The problem:
Write out the listing beneath this instruction in its entirety, exactly as it reads.

Start of Data provided

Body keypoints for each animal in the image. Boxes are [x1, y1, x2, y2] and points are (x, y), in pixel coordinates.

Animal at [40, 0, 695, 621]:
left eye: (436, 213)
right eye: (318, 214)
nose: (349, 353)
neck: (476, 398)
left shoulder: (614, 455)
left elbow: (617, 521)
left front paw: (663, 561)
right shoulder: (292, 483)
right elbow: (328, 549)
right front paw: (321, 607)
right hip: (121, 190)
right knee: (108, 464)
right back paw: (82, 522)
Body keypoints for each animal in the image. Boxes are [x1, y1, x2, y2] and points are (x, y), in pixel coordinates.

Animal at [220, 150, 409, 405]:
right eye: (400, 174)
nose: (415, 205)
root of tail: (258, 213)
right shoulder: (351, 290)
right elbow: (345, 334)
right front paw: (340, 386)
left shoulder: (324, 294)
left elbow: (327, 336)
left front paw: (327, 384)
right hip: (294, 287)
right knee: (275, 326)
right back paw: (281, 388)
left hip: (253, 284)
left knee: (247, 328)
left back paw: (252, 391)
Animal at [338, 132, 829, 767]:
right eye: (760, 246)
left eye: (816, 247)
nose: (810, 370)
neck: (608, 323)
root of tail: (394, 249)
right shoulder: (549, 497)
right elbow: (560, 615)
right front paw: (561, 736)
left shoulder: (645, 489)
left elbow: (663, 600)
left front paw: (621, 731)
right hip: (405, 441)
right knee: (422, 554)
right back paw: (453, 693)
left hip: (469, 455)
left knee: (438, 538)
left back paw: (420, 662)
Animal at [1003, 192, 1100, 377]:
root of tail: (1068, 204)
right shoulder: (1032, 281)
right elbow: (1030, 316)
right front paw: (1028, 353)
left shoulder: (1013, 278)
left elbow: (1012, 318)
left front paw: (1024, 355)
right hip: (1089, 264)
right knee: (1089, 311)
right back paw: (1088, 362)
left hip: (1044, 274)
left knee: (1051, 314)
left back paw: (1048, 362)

End of Data provided

Expected answer:
Body keypoints for each animal in the image. Boxes are [x1, y1, x2, y2] and points are (x, y), in pixel coordinates.

Animal at [40, 0, 695, 621]:
left eye: (436, 213)
right eye: (318, 214)
nose: (349, 353)
neck: (476, 398)
left shoulder: (614, 455)
left elbow: (617, 521)
left front paw: (663, 561)
right shoulder: (292, 483)
right elbow: (328, 549)
right front paw: (321, 607)
right hip: (121, 190)
right knee: (108, 464)
right back paw: (82, 522)
Body keypoints for each animal in the image. Boxes are [x1, y1, x2, y2] and points are (x, y), in pixel coordinates.

Animal at [220, 150, 409, 405]:
right eye: (400, 174)
nose: (415, 205)
root of tail: (258, 213)
right shoulder: (351, 290)
right elbow: (345, 334)
right front paw: (340, 386)
left shoulder: (324, 294)
left elbow: (327, 336)
left front paw: (327, 384)
right hip: (294, 287)
right knee: (275, 326)
right back paw: (281, 388)
left hip: (253, 284)
left knee: (247, 328)
left back paw: (252, 391)
Animal at [338, 132, 829, 767]:
right eye: (760, 246)
left eye: (816, 247)
nose: (810, 370)
neck: (608, 323)
root of tail: (394, 249)
right shoulder: (549, 497)
right elbow: (560, 615)
right front paw: (561, 736)
left shoulder: (645, 489)
left elbow: (663, 600)
left front paw: (621, 731)
right hip: (405, 441)
right knee: (422, 554)
right back paw: (453, 693)
left hip: (469, 455)
left knee: (438, 538)
left back paw: (420, 662)
Animal at [1003, 192, 1100, 377]:
root of tail: (1068, 204)
right shoulder: (1032, 281)
right elbow: (1030, 316)
right front paw: (1028, 353)
left shoulder: (1013, 278)
left elbow: (1012, 318)
left front paw: (1024, 355)
right hip: (1089, 264)
right knee: (1089, 311)
right back paw: (1088, 362)
left hip: (1044, 274)
left knee: (1051, 314)
left back paw: (1048, 362)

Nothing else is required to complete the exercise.